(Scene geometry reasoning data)
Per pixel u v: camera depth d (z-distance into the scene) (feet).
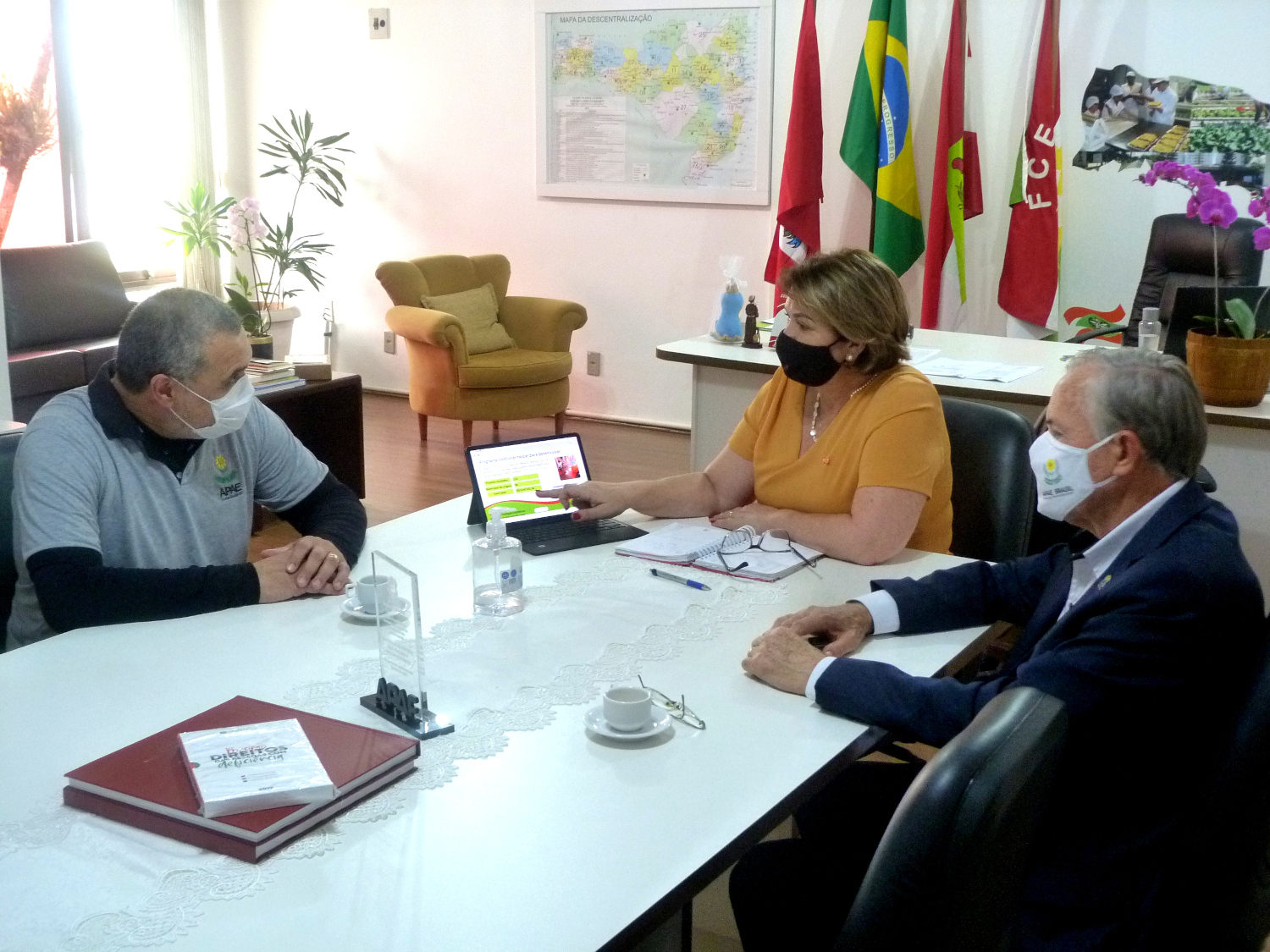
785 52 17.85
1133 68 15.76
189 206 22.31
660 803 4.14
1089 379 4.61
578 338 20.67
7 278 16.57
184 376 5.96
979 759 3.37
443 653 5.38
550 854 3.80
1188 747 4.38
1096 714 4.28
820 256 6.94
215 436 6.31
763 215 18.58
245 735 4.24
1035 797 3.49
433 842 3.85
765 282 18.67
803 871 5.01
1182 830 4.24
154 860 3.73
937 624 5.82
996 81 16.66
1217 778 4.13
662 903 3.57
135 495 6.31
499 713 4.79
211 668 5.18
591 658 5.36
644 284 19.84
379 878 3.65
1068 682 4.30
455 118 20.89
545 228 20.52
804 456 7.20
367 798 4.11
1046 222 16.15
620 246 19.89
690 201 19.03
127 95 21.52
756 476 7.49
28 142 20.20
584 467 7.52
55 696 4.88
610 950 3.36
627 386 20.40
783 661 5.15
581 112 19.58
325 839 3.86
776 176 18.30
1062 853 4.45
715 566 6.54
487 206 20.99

Work to be completed » Every entry above needs to be retyped exactly; drop the pictures.

Output of the exercise »
Per pixel u v: camera depth d (z-distance into the scene) (feet).
785 52 17.85
1133 68 15.76
189 206 22.31
660 803 4.14
1089 379 4.61
578 338 20.67
7 278 16.57
184 376 5.96
979 759 3.37
443 653 5.38
550 854 3.80
1188 747 4.38
1096 714 4.28
820 256 6.94
215 436 6.31
763 215 18.58
245 735 4.24
1035 797 3.49
433 842 3.85
765 282 18.67
803 871 5.01
1182 830 4.24
154 860 3.73
937 624 5.82
996 81 16.66
1217 778 4.13
662 903 3.57
135 495 6.31
499 713 4.79
211 668 5.18
591 658 5.36
644 284 19.84
379 878 3.65
1068 682 4.30
455 118 20.89
545 228 20.52
804 456 7.20
367 798 4.11
1046 222 16.15
620 246 19.89
690 201 19.03
127 95 21.52
756 476 7.49
28 142 20.20
584 467 7.52
55 696 4.88
610 950 3.36
627 386 20.40
783 661 5.15
581 112 19.58
325 839 3.86
776 176 18.30
1062 853 4.45
715 566 6.54
487 206 20.99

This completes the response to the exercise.